La boca entreabierta de ella, con la lengua visible y los labios gordos, era el lugar donde él tenía puesta la vista. La mano no se atrevía a salir del escondite, ni siquiera cuando los cinco dedos femeninos se arquearon y lo rozaron al volver a despatarrarse.
Él se molestó —¿estaba jugando con él?— y balbuceó una frase de Van Gogh con cierta soberbia. No puede ni tocarme la mano y cacarea, pensó ella.
—Un pene educado es aquel que se levanta para que una mujer se siente. Dicho popular anónimo.
Medio litro de cerveza envalentona a cualquier garganta. El hombre quedó desconcertado. No entendía.
—Una orgía real nunca excita tanto como un libro pornográfico.
Usó a Huxley para encauzar la conversación hacia los modales requeridos para la que creía que era la altura intelectual de los contendientes.
Ella le hizo una seña al mozo y le preguntó al hombre si iba a tomar más. Dudó si seguir descolocándolo hasta el knock out o si volver al cuadrilátero en el que ambos sabían defenderse con amabilidades.
—Otra —dijo él, inaugurando el round final.
—Si el sexo no fuese la cosa más importante de la vida, el Génesis no empezaría por ahí. Pavese —dijo ella concediendo.
La mano de él montó a la de ella, dejó caer todo el peso sobre la suavidad de la otra piel, la apretó, los huesos se juntaron, los dedos abiertos se cerraron. La mano giró, ofreció la palma, su humedad.
—El sexo aquí es una obsesión, en otras partes es un hecho. ¿Vamos, Marlene Dietrich? Te invito a mi hotel.

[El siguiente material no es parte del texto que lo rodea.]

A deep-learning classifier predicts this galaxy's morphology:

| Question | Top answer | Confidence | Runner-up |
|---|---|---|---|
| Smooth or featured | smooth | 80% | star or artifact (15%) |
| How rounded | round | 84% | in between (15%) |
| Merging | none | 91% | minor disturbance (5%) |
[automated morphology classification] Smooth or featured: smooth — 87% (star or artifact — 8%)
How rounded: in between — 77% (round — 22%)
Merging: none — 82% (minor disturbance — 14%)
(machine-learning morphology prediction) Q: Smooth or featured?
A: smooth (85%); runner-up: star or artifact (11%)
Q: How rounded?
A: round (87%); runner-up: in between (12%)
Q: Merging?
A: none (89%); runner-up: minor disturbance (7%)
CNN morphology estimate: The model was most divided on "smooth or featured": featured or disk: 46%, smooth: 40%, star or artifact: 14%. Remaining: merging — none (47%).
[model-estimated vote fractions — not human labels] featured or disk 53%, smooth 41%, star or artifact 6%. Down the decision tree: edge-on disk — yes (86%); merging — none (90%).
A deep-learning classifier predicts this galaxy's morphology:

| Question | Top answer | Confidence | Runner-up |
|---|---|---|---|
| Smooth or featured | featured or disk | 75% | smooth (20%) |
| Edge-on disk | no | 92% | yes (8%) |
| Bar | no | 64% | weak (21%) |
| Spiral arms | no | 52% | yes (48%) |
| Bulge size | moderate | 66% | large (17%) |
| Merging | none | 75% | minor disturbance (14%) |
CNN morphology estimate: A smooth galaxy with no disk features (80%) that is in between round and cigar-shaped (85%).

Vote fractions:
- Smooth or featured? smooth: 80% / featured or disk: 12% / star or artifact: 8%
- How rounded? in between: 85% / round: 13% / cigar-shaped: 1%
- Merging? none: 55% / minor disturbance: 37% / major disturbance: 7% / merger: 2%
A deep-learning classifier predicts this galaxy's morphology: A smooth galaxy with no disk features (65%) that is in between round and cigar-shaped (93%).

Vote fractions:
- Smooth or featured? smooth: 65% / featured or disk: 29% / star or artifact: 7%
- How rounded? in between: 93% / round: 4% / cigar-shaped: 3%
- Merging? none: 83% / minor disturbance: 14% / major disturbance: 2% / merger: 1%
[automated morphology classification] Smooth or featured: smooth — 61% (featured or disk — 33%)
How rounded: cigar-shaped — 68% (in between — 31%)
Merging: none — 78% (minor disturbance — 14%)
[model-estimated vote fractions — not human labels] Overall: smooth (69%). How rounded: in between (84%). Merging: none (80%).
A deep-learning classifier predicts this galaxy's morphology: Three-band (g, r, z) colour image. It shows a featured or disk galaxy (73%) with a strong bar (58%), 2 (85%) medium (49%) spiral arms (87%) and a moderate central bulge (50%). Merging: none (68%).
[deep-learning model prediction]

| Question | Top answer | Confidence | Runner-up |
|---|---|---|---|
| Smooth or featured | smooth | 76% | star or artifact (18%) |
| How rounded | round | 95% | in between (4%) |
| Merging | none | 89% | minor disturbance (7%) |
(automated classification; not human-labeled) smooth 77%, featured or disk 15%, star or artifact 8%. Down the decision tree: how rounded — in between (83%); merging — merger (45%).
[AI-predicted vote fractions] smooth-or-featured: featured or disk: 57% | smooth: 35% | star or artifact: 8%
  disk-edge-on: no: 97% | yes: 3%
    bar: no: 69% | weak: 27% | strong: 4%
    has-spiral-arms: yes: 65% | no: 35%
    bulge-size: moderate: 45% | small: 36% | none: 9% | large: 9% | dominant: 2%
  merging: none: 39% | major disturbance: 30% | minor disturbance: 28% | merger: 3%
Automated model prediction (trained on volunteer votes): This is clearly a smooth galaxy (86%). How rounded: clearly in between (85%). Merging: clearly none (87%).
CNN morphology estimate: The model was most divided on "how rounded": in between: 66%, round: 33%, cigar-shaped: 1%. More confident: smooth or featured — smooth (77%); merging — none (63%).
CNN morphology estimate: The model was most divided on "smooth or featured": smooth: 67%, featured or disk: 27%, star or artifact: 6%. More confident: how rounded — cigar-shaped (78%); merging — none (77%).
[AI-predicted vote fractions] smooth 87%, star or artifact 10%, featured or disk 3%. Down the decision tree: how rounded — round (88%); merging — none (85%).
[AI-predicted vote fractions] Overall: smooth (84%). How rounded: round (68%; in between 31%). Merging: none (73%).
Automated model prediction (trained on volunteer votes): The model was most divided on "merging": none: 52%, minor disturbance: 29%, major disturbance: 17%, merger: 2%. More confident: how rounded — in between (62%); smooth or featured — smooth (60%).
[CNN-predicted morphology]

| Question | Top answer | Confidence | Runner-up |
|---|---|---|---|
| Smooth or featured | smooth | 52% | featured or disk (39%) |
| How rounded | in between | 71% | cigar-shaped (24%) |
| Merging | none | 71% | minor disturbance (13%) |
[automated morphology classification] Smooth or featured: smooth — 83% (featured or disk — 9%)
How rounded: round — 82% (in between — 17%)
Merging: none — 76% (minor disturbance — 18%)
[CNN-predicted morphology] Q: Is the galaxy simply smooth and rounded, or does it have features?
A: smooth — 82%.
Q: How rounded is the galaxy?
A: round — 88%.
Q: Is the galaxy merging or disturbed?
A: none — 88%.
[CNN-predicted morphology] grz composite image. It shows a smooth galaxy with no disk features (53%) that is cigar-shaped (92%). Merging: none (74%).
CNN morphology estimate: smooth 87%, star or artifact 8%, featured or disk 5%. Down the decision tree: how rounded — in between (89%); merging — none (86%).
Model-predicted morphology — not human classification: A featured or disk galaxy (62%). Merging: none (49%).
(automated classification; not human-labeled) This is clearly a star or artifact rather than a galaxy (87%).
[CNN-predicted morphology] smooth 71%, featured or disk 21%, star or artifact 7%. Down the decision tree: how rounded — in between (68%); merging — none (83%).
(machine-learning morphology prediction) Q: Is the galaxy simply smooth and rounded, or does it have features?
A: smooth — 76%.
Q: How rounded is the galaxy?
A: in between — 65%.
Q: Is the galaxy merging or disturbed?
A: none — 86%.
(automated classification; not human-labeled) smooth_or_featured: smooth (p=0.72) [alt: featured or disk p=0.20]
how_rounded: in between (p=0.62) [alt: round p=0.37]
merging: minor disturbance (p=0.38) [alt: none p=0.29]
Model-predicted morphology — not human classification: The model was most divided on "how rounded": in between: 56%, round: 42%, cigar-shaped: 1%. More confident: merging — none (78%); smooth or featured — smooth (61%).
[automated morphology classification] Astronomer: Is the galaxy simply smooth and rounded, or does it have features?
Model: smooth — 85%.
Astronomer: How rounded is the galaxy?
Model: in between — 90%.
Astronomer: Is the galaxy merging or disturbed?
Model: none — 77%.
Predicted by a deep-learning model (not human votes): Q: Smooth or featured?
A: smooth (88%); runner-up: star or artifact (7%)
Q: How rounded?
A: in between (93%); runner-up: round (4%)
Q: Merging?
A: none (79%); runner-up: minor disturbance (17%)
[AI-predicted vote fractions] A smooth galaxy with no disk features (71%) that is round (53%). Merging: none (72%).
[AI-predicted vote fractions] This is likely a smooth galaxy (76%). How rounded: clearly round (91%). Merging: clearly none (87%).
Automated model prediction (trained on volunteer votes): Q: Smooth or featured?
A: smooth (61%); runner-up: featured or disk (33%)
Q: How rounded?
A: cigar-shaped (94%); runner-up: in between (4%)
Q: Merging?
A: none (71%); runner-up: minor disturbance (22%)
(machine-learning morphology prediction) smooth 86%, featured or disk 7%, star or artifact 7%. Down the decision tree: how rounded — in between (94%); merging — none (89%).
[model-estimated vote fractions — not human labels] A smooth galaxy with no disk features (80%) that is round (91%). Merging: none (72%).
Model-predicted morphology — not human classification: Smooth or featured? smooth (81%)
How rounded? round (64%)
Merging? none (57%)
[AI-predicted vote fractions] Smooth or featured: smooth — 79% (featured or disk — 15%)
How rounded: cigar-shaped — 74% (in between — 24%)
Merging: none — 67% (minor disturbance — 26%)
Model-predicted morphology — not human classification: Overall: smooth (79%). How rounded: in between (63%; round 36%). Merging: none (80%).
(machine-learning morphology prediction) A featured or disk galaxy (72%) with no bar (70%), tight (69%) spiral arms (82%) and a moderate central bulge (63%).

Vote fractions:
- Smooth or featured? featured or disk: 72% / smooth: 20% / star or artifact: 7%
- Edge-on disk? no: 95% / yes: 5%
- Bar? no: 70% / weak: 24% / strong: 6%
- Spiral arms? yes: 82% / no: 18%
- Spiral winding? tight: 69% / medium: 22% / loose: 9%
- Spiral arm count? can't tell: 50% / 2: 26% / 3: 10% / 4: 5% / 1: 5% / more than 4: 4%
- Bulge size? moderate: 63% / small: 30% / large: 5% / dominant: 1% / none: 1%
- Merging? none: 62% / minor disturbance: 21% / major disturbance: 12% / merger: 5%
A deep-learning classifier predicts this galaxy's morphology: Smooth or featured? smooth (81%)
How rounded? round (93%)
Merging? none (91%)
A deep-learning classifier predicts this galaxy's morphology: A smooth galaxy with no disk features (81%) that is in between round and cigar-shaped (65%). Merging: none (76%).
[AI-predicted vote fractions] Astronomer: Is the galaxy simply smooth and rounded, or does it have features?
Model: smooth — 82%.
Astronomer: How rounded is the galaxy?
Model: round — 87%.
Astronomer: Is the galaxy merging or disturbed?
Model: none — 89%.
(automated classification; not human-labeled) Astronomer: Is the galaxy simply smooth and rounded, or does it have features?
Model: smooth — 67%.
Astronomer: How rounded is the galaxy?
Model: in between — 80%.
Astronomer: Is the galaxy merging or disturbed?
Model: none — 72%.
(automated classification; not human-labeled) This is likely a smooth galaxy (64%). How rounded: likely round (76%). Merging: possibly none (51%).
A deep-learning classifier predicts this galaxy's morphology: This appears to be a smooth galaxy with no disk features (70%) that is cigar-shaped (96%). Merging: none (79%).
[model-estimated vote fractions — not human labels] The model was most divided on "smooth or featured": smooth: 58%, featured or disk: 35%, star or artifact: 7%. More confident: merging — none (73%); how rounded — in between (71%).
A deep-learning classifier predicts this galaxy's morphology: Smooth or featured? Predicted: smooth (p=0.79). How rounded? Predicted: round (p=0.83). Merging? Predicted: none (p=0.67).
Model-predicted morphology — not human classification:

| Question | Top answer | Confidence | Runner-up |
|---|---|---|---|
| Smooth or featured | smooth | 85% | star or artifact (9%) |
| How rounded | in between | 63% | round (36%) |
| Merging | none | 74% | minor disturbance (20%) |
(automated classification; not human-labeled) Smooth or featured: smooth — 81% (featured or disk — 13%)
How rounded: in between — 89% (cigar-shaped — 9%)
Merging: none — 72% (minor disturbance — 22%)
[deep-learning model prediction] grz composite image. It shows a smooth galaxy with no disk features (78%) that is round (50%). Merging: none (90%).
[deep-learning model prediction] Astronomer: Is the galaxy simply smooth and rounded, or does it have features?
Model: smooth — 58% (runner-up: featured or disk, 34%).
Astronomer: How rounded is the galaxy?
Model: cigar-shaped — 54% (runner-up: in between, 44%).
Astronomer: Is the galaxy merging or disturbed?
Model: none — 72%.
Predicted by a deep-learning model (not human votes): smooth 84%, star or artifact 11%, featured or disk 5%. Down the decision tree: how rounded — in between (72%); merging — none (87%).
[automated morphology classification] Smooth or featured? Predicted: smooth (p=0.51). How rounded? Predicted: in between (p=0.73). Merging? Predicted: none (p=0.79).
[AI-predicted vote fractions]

Él de a momentos vestía un tono de Paul Newman, propenso al disfraz.
—Sin prohibiciones no hay erotismo. Mi vuelo sale en cuatro horas, hoy no va a ser posible.
—Eres la manera que tiene el mundo de decirme qué bonita que es la vida. ¡Estoy dispuesto a rever mi visión teórica acerca del destino! No puede ser que estemos aquí para no poder ser. ¡Cortázar tiene que ser capaz de convencerte!
Las manos tocaban los antebrazos, querían llegar al cuello, a la boca.
—Un intelectual es una persona que ha encontrado algo más interesante que el sexo, asegura Huxley, y en esta oportunidad podemos darle la razón. Linda conversación hemos tenido. El sexo es de lo más vulgar. Pidamos la cuenta, que tengo que irme.
Él se ofreció a pagar, ella prometió invitarlo la próxima vez, ella lo besó en la comisura de los labios, porque después de la cita de Huxley no podía dar rienda suelta al lengüetazo que tenía en mente. Aun así, le acarició con las yemas empapadas el lóbulo de la oreja, le guiñó el ojo y giró con teatralidad.
Él quedó sentado, sorbiendo el fondo de su jarra, revisando lo dicho, ¡cuánta originalidad!
—Y sí, ya estaba dicho, no hay relación sexual.
En esa oportunidad no tuvo que aclarar de quién era la frase porque sólo la estaba citando para sí.